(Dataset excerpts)
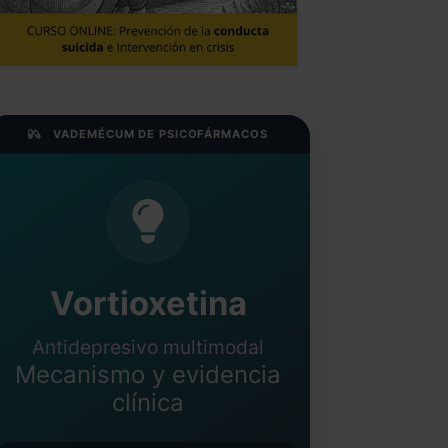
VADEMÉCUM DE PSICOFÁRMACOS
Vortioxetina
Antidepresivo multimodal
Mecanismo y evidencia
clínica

=== Work to be completed ===
Write out each entry exactly; any pictures stay out of the copy.

=== Answer section ===
VADEMÉCUM DE PSICOFÁRMACOS
Vortioxetina
Antidepresivo multimodal
Mecanismo y evidencia
clínica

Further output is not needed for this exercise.